Est. 1929 · 1843 Massasoit House Hotel · Early New England Sound-Film Palace · National Register of Historic Places (1979) · Endangered Downtown Springfield Landmark
The structure at 1676-1700 Main Street in downtown Springfield first opened in 1843 as the Massasoit House, a prominent nineteenth-century hotel that was enlarged in 1857 and refronted in 1912. In the late 1920s a portion of the hotel block was reworked into a grand movie palace. The Paramount Theater opened in 1929 with 3,200 seats, built by the Paramount chain for the new era of talking pictures and counted among the first such houses in New England. It was added to the National Register of Historic Places on May 10, 1979.
The theater closed as a cinema in the later twentieth century. After a renovation, it reopened in 1999 as the Hippodrome, a nightclub and concert venue that retained and restored roughly 1,100 of the balcony seats while clearing the main floor for events. The Hippodrome operated through the 2000s before closing in 2008.
The New England Farm Workers Council acquired the property in 2011 and ran it intermittently. Operations ended in April 2015 following a shooting at the venue, and the building went vacant. It was later put up for auction, and as of recent reporting the property was owned by a developer who announced plans to replace the roof in 2026 ahead of a possible restoration. The Massasoit House-Paramount block remains one of the most prominent endangered historic buildings in downtown Springfield.
Sources
- https://springfieldpreservation.org/1676-main-street/
- https://en.wikipedia.org/wiki/Paramount_Theater_(Springfield,_Massachusetts)
Sense of presence in the empty auditorium
Unlike many sites on the Springfield circuit, the Paramount does not carry a deep catalog of named hauntings in published sources. Its pull is the building itself: a 3,200-seat auditorium that has stood dark for years behind a Main Street facade, the kind of large vacant interior that tends to attract decay photographers and speculation rather than specific ghost reports.
The most concrete dark chapter is recent.
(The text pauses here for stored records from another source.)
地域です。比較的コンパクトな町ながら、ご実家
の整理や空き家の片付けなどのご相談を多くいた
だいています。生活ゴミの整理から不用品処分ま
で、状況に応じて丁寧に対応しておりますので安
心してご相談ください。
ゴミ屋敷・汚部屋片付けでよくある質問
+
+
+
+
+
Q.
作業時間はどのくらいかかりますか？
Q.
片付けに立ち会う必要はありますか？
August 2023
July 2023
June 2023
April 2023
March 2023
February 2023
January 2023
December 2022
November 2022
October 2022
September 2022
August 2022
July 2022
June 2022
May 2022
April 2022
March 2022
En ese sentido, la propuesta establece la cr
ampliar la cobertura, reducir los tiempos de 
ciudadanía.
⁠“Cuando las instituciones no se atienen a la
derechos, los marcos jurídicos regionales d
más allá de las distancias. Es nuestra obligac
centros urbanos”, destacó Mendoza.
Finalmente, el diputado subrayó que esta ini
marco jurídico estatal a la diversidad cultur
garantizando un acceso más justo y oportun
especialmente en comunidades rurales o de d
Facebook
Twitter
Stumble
As the Hippodrome nightclub, the venue saw a shooting in April 2015 that led to its closure, and that event is what most directly frames the place in local memory. Beyond that, stories tend toward the general unease of an abandoned theater, footsteps and shifting light in an empty house, without corroborated, dated incidents attached.
Visitors come for the exterior and the history. The interior is closed and unsafe, and entry is not permitted.